Monday’s regular meeting of the Shelby County Commission, the second of 2022, provided an indication of how partisan politics will impact the actions of that body in the new year.
As the GOP-majority cartographers of the state’s reapportioned legislative and congressional districts have just discovered, their virtually absolute one-party power can’t do everything. For example, though they could split up the Nashville metropolitan area so as to ensure that no Democrat is likely to get elected to Congress from there, they couldn’t do the same to Memphis, where the Democratic tilt of the city’s heavily African-American population is gerrymander-proof.
Memphis has a Democratic congressman in Steve Cohen, and he — or anyone else who could conceivably win that seat — will continue to be able to make the case for Democratic Party positions, regardless of who gets a majority in this fall’s congressional elections.
That’s something like the situation on the Shelby County Commission — with the party positions reversed. Two votes taken by the commission on Monday indicate fairly accurately how partisan positions — at least the ideological ones — will be disposed of this year.
As of now, there are eight Democrats and five Republicans on the commission, and the redrawn map of commission districts (overseen essentially by the body’s Democratic majority, though with an eye on the county’s ever-changing demographics) makes it probable that this fall’s elections will render that ratio nine to four.
On Monday, there were two issues on the commission’s agenda that were guaranteed to create vote totals split down the party line.
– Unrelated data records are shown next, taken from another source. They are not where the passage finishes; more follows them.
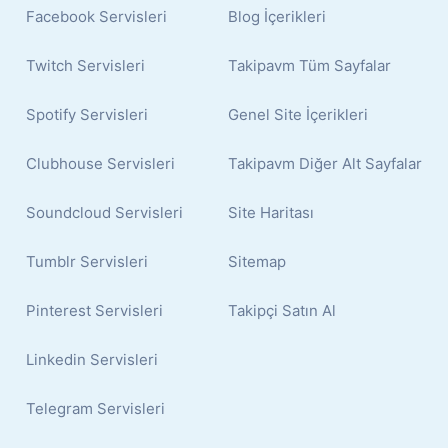
Facebook Servisleri
Blog İçerikleri
Twitch Servisleri
Takipavm Tüm Sayfalar
Spotify Servisleri
Genel Site İçerikleri
Clubhouse Servisleri
Takipavm Diğer Alt Sayfalar
Soundcloud Servisleri
Site Haritası
Tumblr Servisleri
Sitemap
Pinterest Servisleri
Takipçi Satın Al
Linkedin Servisleri
Telegram Servisleri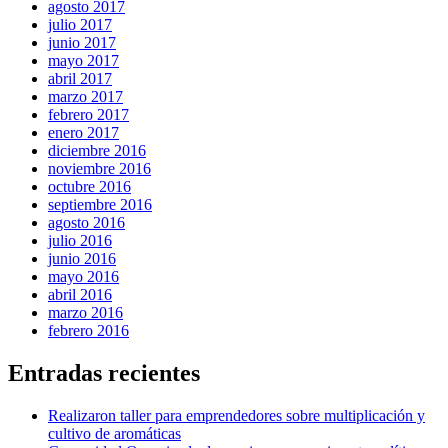
agosto 2017
julio 2017
junio 2017
mayo 2017
abril 2017
marzo 2017
febrero 2017
enero 2017
diciembre 2016
noviembre 2016
octubre 2016
septiembre 2016
agosto 2016
julio 2016
junio 2016
mayo 2016
abril 2016
marzo 2016
febrero 2016
Entradas recientes
Realizaron taller para emprendedores sobre multiplicación y
cultivo de aromáticas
The first was the matter of a proposed CEP (Community Enhancement Program) grant of $25,000 to CHOICES Memphis Center for Reproductive Health — dubbed “a charitable organization” in the text of the enabling resolution, though that description stuck in the craw of a long list of people who came to the dock of the commission to decry it as a giveaway of taxpayer funds to “abortionists.” CHOICES does perform abortions, among other services, though the money was destined for the creation of a playground for the children of the center’s visitors.
An impressive number of proponents also came to the dock to make their support on behalf of the outlay, which came from discretionary funds allotted to each member of the commission. The sponsors of the resolution (and its principal endowers) were Democratic Commissioners Tami Sawyer and Mickell Lowery. The process of citizen comment was an extended one in its own right, but not quite as lengthy as was commission debate beforehand as to whether the public discussion should be allotted into pro and con segments or allowed to proceed in random order. Ultimately the latter solution prevailed.
When it came time for the commissioners to vote, the eight to five spread, with Democrats prevailing on the pro side, conformed explicitly to Commissioner Van Turner’s advance advice to expedite the vote, “since we all know how we’re going to vote. This is politics.” Indeed it was. A basic fact of contemporary politics is that the Democratic Party coalition tilts “pro-choice,” while the Republican Party aligns itself with professed “pro-life” sentiment.
The day’s second party-line vote occurred on the matter of whether the commission should formally endorse, as part of its legislative agenda, a request for a renewed review by the U.S. Justice Department (following the first one of a decade ago) of possible continued racially based shortcomings at Juvenile Court. The vote here was five Democrats for, four Republicans against, and one abstention (the GOP’s Mick Wright, who recused because the firm he works for does business with the court).
In the case of both votes, there was little heated argument as such. With the outcomes known in advance, both sides basically just made their usual case.